⟨
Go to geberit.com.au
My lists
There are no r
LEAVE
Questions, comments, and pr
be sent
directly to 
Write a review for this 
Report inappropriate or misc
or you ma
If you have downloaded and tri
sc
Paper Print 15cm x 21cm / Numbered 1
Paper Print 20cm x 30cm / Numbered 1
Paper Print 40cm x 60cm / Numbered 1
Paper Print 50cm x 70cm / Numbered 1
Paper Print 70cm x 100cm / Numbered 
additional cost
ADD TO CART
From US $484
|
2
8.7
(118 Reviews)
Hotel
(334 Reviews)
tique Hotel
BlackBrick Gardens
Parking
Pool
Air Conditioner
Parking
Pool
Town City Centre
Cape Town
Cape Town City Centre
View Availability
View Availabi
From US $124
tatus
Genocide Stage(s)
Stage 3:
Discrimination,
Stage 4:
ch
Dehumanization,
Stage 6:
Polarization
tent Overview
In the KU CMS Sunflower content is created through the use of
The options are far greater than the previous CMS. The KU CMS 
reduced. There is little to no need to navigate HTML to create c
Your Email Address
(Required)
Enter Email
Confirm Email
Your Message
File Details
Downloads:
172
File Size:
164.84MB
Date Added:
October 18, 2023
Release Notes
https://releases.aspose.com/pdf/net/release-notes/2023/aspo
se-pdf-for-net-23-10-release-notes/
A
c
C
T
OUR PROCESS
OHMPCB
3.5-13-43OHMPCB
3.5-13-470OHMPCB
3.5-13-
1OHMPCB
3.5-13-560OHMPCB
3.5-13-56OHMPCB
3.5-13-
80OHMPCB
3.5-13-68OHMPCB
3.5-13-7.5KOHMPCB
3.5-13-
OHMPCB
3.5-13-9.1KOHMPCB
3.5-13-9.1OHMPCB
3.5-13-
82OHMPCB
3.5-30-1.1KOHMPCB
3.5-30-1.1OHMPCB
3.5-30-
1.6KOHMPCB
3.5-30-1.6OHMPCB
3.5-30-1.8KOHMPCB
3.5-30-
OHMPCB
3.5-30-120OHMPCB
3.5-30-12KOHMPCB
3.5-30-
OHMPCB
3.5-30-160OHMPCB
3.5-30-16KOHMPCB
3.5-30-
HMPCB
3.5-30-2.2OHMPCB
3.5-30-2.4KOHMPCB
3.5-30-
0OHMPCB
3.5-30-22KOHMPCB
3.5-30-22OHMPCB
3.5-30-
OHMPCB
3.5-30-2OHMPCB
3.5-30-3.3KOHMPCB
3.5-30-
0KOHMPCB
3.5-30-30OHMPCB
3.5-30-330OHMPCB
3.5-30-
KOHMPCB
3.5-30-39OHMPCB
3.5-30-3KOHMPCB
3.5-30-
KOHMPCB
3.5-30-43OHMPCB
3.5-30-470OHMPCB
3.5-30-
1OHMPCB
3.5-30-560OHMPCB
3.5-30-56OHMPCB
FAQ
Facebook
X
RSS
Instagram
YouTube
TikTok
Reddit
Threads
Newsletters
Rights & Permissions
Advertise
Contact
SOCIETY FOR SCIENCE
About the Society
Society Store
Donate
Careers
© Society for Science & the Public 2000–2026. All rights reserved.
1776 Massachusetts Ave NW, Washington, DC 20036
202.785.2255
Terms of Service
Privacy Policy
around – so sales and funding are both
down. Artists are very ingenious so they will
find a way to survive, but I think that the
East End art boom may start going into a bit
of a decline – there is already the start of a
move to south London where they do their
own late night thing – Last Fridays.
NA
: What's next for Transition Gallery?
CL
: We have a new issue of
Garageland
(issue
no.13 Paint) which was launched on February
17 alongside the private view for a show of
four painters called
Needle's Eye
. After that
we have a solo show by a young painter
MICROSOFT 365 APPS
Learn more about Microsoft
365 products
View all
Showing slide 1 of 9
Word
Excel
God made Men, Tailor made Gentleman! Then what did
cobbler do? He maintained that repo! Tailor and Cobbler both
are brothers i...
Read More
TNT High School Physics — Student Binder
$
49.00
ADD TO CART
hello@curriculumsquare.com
⟩
* Goal of the exercise
Extract every line of text from the listing above and reproduce each one verbatim, in its original order.

* Output of the exercise
Go to geberit.com.au
My lists
There are no r
LEAVE
Questions, comments, and pr
be sent
directly to 
Write a review for this 
Report inappropriate or misc
or you ma
If you have downloaded and tri
sc
Paper Print 15cm x 21cm / Numbered 1
Paper Print 20cm x 30cm / Numbered 1
Paper Print 40cm x 60cm / Numbered 1
Paper Print 50cm x 70cm / Numbered 1
Paper Print 70cm x 100cm / Numbered 
additional cost
ADD TO CART
From US $484
|
2
8.7
(118 Reviews)
Hotel
(334 Reviews)
tique Hotel
BlackBrick Gardens
Parking
Pool
Air Conditioner
Parking
Pool
Town City Centre
Cape Town
Cape Town City Centre
View Availability
View Availabi
From US $124
tatus
Genocide Stage(s)
Stage 3:
Discrimination,
Stage 4:
ch
Dehumanization,
Stage 6:
Polarization
tent Overview
In the KU CMS Sunflower content is created through the use of
The options are far greater than the previous CMS. The KU CMS 
reduced. There is little to no need to navigate HTML to create c
Your Email Address
(Required)
Enter Email
Confirm Email
Your Message
File Details
Downloads:
172
File Size:
164.84MB
Date Added:
October 18, 2023
Release Notes
https://releases.aspose.com/pdf/net/release-notes/2023/aspo
se-pdf-for-net-23-10-release-notes/
A
c
C
T
OUR PROCESS
OHMPCB
3.5-13-43OHMPCB
3.5-13-470OHMPCB
3.5-13-
1OHMPCB
3.5-13-560OHMPCB
3.5-13-56OHMPCB
3.5-13-
80OHMPCB
3.5-13-68OHMPCB
3.5-13-7.5KOHMPCB
3.5-13-
OHMPCB
3.5-13-9.1KOHMPCB
3.5-13-9.1OHMPCB
3.5-13-
82OHMPCB
3.5-30-1.1KOHMPCB
3.5-30-1.1OHMPCB
3.5-30-
1.6KOHMPCB
3.5-30-1.6OHMPCB
3.5-30-1.8KOHMPCB
3.5-30-
OHMPCB
3.5-30-120OHMPCB
3.5-30-12KOHMPCB
3.5-30-
OHMPCB
3.5-30-160OHMPCB
3.5-30-16KOHMPCB
3.5-30-
HMPCB
3.5-30-2.2OHMPCB
3.5-30-2.4KOHMPCB
3.5-30-
0OHMPCB
3.5-30-22KOHMPCB
3.5-30-22OHMPCB
3.5-30-
OHMPCB
3.5-30-2OHMPCB
3.5-30-3.3KOHMPCB
3.5-30-
0KOHMPCB
3.5-30-30OHMPCB
3.5-30-330OHMPCB
3.5-30-
KOHMPCB
3.5-30-39OHMPCB
3.5-30-3KOHMPCB
3.5-30-
KOHMPCB
3.5-30-43OHMPCB
3.5-30-470OHMPCB
3.5-30-
1OHMPCB
3.5-30-560OHMPCB
3.5-30-56OHMPCB
FAQ
Facebook
X
RSS
Instagram
YouTube
TikTok
Reddit
Threads
Newsletters
Rights & Permissions
Advertise
Contact
SOCIETY FOR SCIENCE
About the Society
Society Store
Donate
Careers
© Society for Science & the Public 2000–2026. All rights reserved.
1776 Massachusetts Ave NW, Washington, DC 20036
202.785.2255
Terms of Service
Privacy Policy
around – so sales and funding are both
down. Artists are very ingenious so they will
find a way to survive, but I think that the
East End art boom may start going into a bit
of a decline – there is already the start of a
move to south London where they do their
own late night thing – Last Fridays.
NA
: What's next for Transition Gallery?
CL
: We have a new issue of
Garageland
(issue
no.13 Paint) which was launched on February
17 alongside the private view for a show of
four painters called
Needle's Eye
. After that
we have a solo show by a young painter
MICROSOFT 365 APPS
Learn more about Microsoft
365 products
View all
Showing slide 1 of 9
Word
Excel
God made Men, Tailor made Gentleman! Then what did
cobbler do? He maintained that repo! Tailor and Cobbler both
are brothers i...
Read More
TNT High School Physics — Student Binder
$
49.00
ADD TO CART
hello@curriculumsquare.com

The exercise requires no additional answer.